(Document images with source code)
***

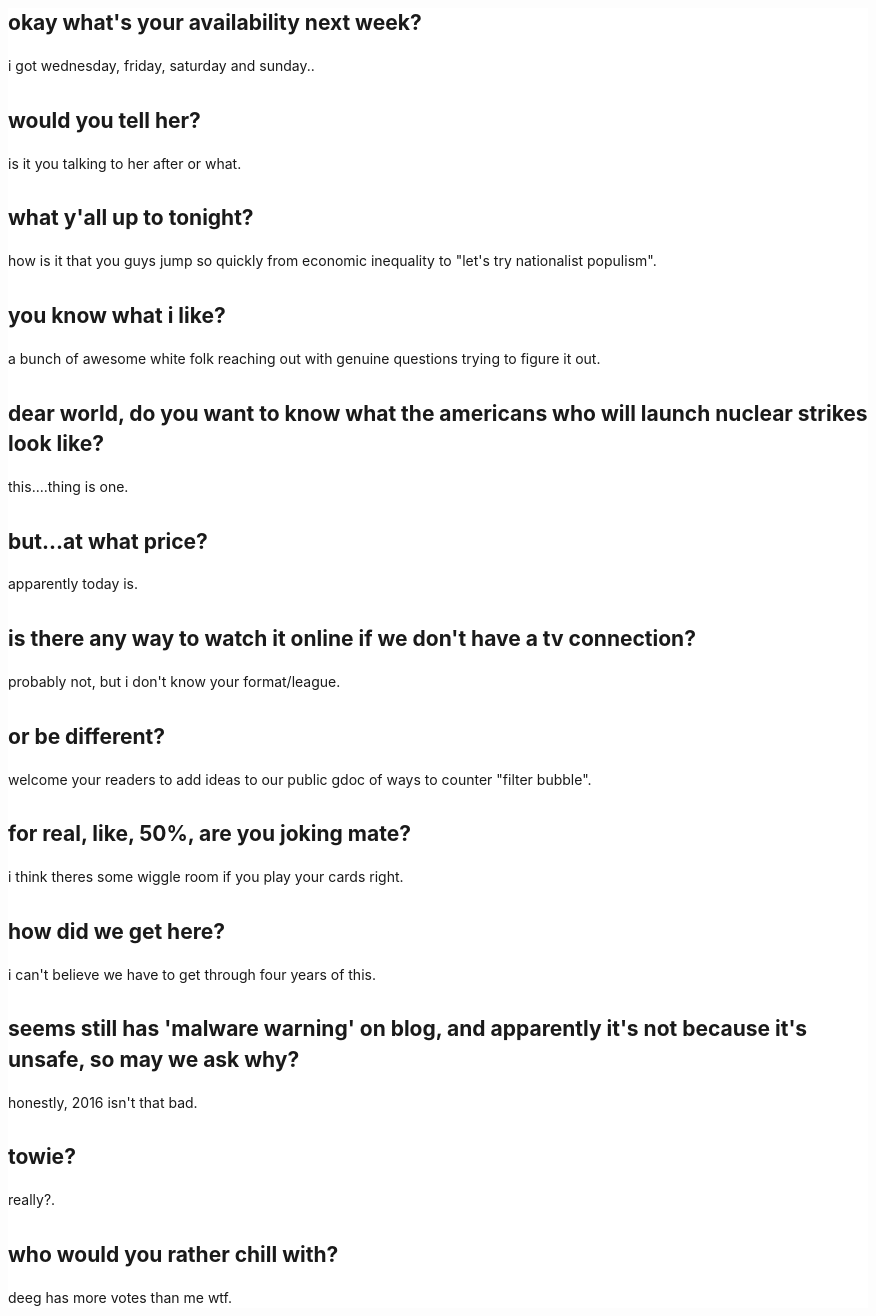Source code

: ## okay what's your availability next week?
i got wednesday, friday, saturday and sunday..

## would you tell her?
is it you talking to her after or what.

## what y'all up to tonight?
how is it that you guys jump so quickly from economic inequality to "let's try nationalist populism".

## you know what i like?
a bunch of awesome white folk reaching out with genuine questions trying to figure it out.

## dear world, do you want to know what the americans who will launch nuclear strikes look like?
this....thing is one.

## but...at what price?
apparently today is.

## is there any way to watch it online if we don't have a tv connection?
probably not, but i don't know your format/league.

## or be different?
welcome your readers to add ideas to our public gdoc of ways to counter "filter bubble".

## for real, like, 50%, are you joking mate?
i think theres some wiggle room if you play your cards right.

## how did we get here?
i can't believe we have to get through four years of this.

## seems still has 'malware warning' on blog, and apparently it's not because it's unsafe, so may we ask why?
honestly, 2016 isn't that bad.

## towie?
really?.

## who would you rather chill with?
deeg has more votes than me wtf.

***

WORK ORDER
Your answer should consist of each line above in which "would" appears.

TASK ANSWER
## would you tell her?
## who would you rather chill with?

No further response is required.